Meski terdengar menenangkan, pernyataan ini dinilai sebagian kalangan belum cukup kuat menutup celah praktik komersialisasi kegiatan sekolah yang menyaru dalam bentuk wisata edukatif.
Ia menyebutkan bahwa kewenangan pengelolaan pendidikan dasar berada pada Pemkot Bandung, sementara SMA/SMK menjadi tanggung jawab Pemprov Jawa Barat.

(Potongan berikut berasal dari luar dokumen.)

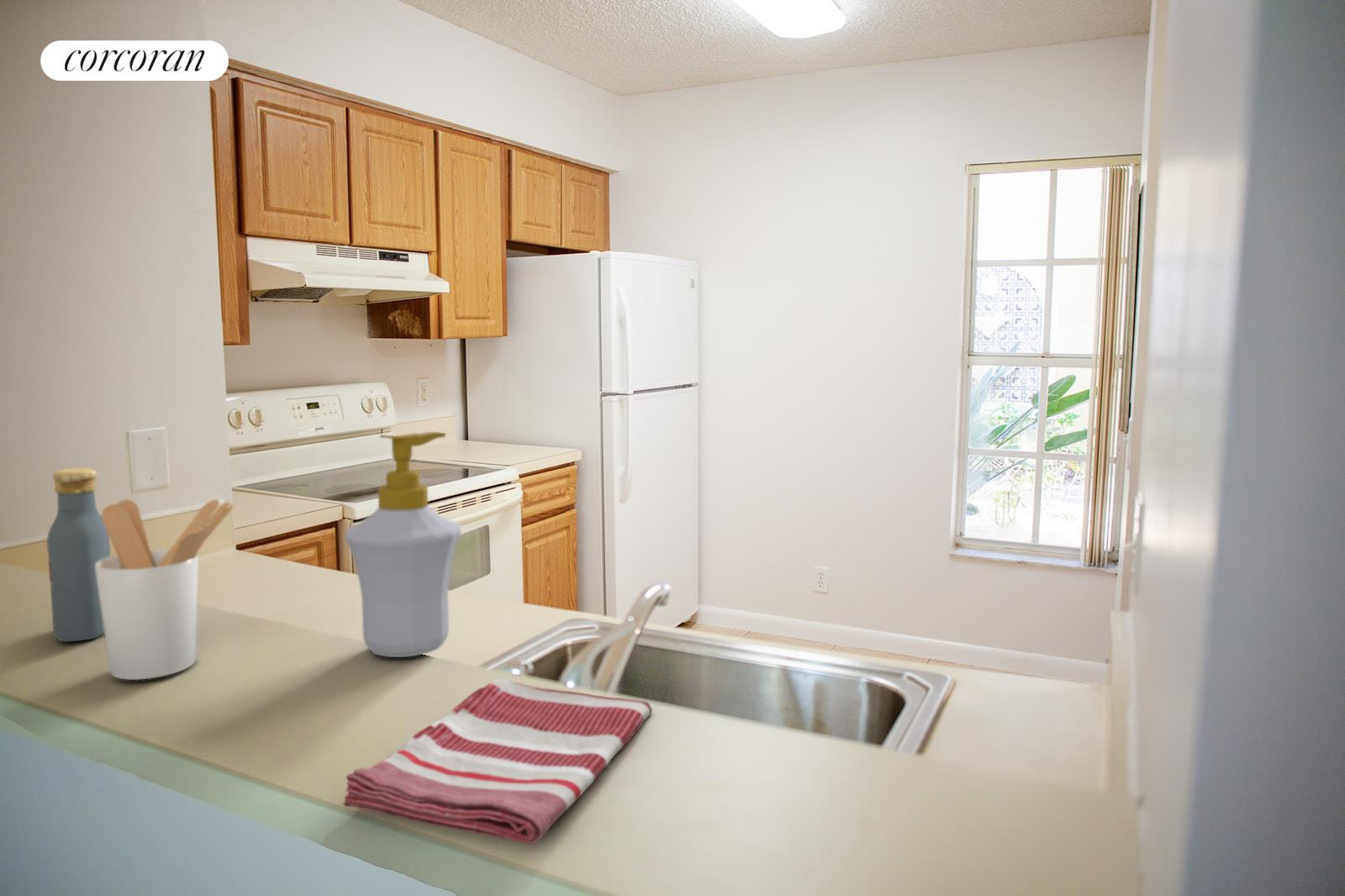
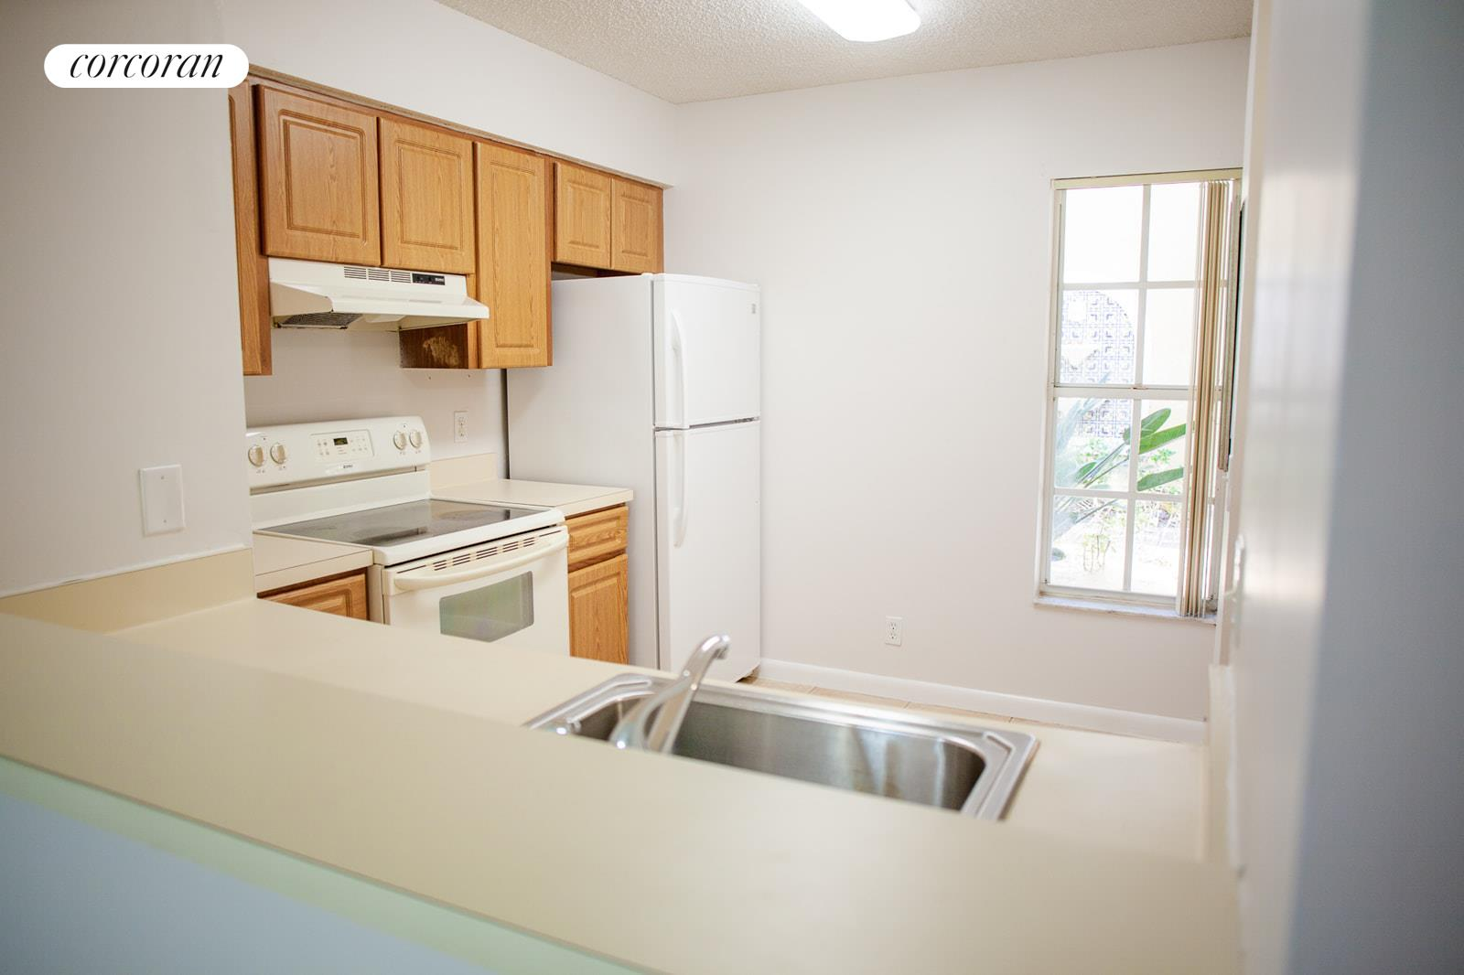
- vodka [46,467,112,643]
- utensil holder [95,498,235,681]
- dish towel [342,678,653,845]
- soap bottle [344,431,462,658]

“Untuk SD dan SMP, tidak ada kewajiban studi tur. Ini harus jadi perhatian,” tegas Erwin. Namun kenyataan di lapangan, sejumlah orang tua masih mengeluhkan adanya tekanan moral dari pihak sekolah jika anak mereka tidak ikut.

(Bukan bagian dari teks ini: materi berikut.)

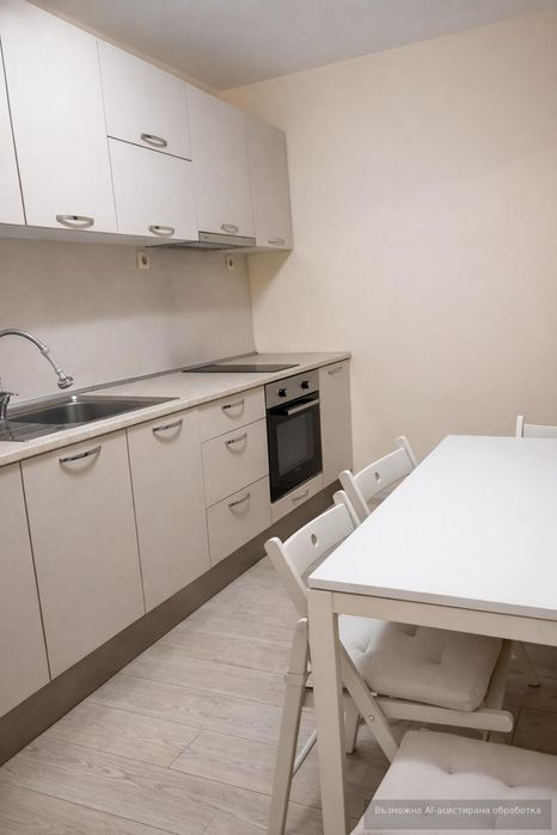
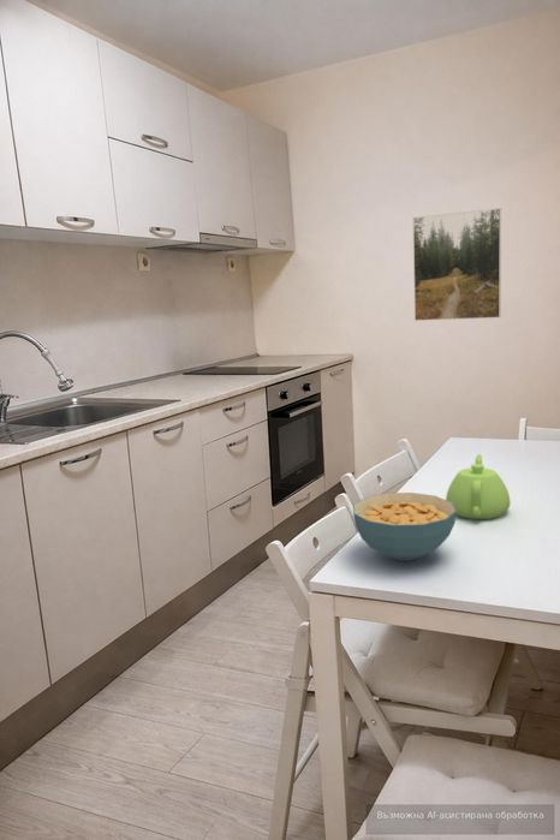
+ teapot [445,453,511,520]
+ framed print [412,207,502,322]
+ cereal bowl [352,492,457,562]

Pernyataan menarik lainnya datang saat Erwin menyarankan agar istilah “studi tur” diganti karena tidak berkaitan langsung dengan proses akademik.

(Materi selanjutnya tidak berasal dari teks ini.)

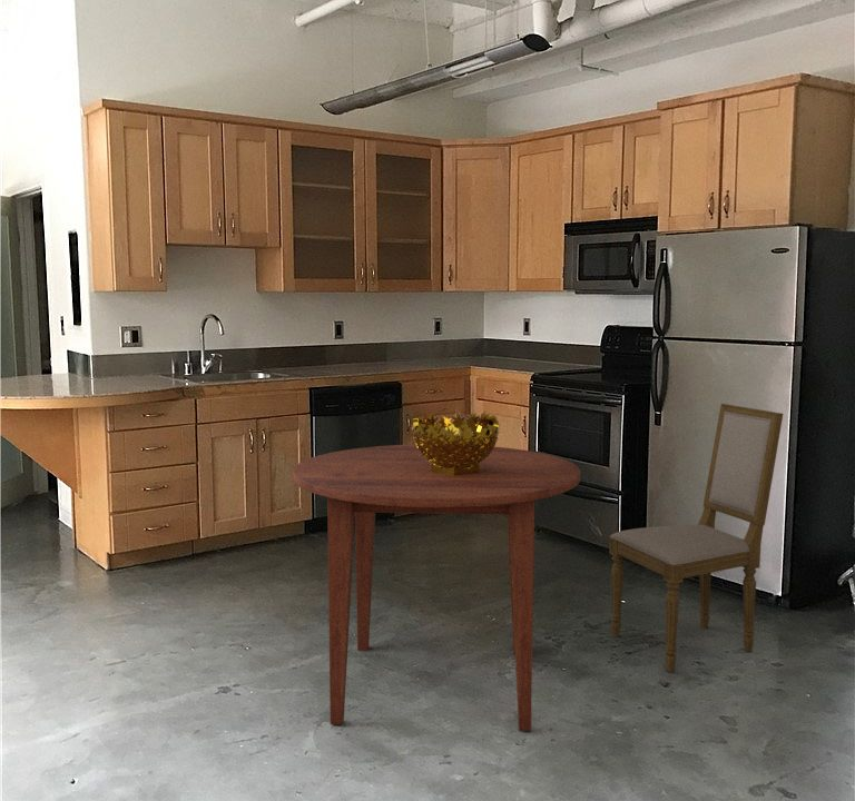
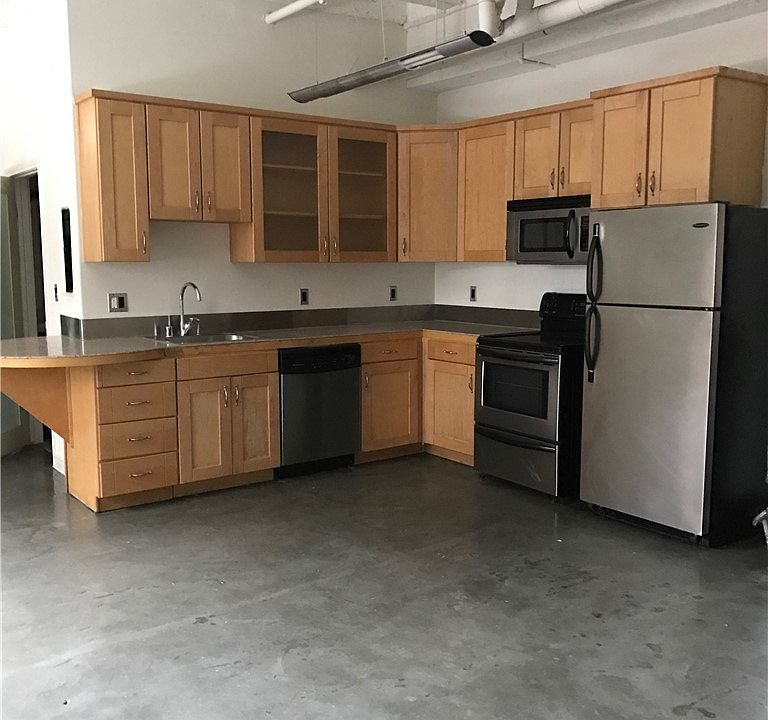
- decorative bowl [411,412,501,475]
- dining table [292,444,581,732]
- dining chair [609,403,784,673]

“Ini tidak masuk nilai akademik. Jangan sampai dipaksakan apalagi ada surat edaran yang mengikat. Kita tahu tidak semua orang tua mampu. Harus bijaksana,” katanya.
Meski tidak melarang kegiatan di luar kelas seperti piknik atau kunjungan edukatif, Erwin menekankan bahwa seluruh kegiatan itu harus bersifat sukarela dan tidak memengaruhi nilai siswa. “Silakan saja, asal tidak dikaitkan dengan nilai akademik. Itu yang penting,” tambahnya.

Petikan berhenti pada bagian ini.